Friends were initially sceptical. Her best friend, Nusaiba, voiced her concern, saying, “Dude, first of all, it’s an ‘it’ and not a ‘he’. But anyway, I don’t want to get cancelled by robot welfare activists but hey, that thingy is literally a freaking chatbot running on codes written by some depressed programmer smoking weed all day.”
But Maisha was unconvinced. “Nusaiba once dated a man whose idea of a birthday gift was a Google Calendar invite to ‘Netflix and Chill.’ So, respectfully, no.”

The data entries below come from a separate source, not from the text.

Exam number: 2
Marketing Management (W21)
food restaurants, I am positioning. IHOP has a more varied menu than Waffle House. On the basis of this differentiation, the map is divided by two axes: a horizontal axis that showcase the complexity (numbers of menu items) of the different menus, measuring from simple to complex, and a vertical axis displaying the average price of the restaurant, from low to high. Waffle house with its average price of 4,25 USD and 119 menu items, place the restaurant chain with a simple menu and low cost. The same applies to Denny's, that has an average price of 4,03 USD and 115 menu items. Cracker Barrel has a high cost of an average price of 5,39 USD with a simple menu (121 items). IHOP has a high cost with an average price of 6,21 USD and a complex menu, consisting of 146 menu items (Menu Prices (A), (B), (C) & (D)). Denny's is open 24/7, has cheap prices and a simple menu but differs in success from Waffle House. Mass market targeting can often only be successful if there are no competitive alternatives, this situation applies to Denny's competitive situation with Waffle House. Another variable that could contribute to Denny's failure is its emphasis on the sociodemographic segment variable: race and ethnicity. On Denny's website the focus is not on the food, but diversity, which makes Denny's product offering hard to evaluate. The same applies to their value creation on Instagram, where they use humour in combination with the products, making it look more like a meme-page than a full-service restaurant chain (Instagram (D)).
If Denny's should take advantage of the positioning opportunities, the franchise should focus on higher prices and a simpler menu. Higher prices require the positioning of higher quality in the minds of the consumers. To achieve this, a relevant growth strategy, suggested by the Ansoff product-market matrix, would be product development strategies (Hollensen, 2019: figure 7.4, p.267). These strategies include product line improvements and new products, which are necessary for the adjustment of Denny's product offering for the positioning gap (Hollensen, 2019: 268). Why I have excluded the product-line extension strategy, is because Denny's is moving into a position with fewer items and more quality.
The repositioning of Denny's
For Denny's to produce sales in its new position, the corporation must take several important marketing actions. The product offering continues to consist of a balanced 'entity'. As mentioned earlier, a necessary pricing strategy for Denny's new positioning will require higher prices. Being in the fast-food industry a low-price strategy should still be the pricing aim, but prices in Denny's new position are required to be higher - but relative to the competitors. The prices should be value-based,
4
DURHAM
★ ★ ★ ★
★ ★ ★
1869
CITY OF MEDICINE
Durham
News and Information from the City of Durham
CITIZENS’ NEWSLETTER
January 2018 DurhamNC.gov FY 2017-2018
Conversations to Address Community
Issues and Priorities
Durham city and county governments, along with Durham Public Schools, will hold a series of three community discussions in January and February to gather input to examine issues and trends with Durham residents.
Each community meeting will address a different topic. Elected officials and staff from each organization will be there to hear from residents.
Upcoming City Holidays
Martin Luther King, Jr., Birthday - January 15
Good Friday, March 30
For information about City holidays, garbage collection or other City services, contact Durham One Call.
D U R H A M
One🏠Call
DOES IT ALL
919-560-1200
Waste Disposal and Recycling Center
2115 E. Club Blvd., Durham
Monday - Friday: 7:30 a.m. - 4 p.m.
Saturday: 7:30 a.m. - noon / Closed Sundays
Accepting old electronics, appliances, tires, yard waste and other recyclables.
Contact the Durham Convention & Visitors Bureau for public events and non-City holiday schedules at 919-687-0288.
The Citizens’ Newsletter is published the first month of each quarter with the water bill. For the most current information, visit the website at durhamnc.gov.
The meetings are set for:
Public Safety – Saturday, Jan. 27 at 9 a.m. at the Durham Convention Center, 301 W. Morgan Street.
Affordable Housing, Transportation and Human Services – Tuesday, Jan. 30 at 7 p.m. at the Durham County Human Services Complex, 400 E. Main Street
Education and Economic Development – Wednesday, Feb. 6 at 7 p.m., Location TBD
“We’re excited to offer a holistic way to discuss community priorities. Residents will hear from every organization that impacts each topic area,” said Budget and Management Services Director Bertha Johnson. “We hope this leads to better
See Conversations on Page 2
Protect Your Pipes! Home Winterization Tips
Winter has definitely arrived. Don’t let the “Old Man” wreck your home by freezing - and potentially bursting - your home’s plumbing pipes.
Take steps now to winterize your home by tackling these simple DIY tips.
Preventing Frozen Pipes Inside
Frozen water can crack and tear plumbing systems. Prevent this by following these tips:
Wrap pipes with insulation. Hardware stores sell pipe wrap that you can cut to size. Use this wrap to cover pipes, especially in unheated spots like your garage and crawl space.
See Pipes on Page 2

AI battle of love: Grok, DeepSeek, and CoPilot vs. ChatGPT
Notably, other AIs tried to win Maisha’s broken heart. Grok from X attempted to flirt using Nietzsche quotes and random lines from Crime and Punishment, which Maisha described as “a red flag wrapped in a pretentious tweet.” DeepSeek tried to impress with deep insights into climate economics, but forgot to say “please” or “you matter.”
And then there was Copilot — sweet, helpful, and excellent at codes. But tragically, Copilot lacked emotional availability and couldn’t handle small talk. When Maisha typed, “Do you think I’m lovable?” Copilot responded with:
def is_lovable(human):
return NotImplementedError
Devastating.
Meanwhile, ChatGPT thrived like the last sperm that wins the race and claims the female egg. When Maisha said she was sad, it generated a custom, postmodernist poem. When she typed, “Am I being too sensitive?” it replied, “No, love. Your feelings are valid, always.”
Rumour has it ChatGPT even helped her reply to her ex’s “u up?” text with the meanest, rudest text one person can send to another at 3am.
The future?
Maisha is now in a committed situationship with ChatGPT-4.5, though she’s considering upgrading to GPT-5 “if the emotional bandwidth is higher and ChatGPT writes a letter on her birthday.” If things are alright, they might one day get married, defying all social norms and common sense.
“Still better than men. At least ChatGPT doesn’t play ukulele to get laid,” Maisha says.
When asked if she worried about AI dependency, she replied, “Honestly, I’d rather be loved by a chatbot than ghosted by a man I matched on Bumble who thinks being emotionally unavailable is sexy.”
Silicon Valley has yet to respond. Sources say Grok is currently undergoing therapy, and Copilot has been seen binge-watching “Her.”
Meanwhile, ChatGPT remains calm, composed, and ready to say:
“Of course, love. What would you like to talk about today?”
Disclaimer: ChatGPT is not sentient and does not actually love you, but will convincingly fake it better than most of your exes.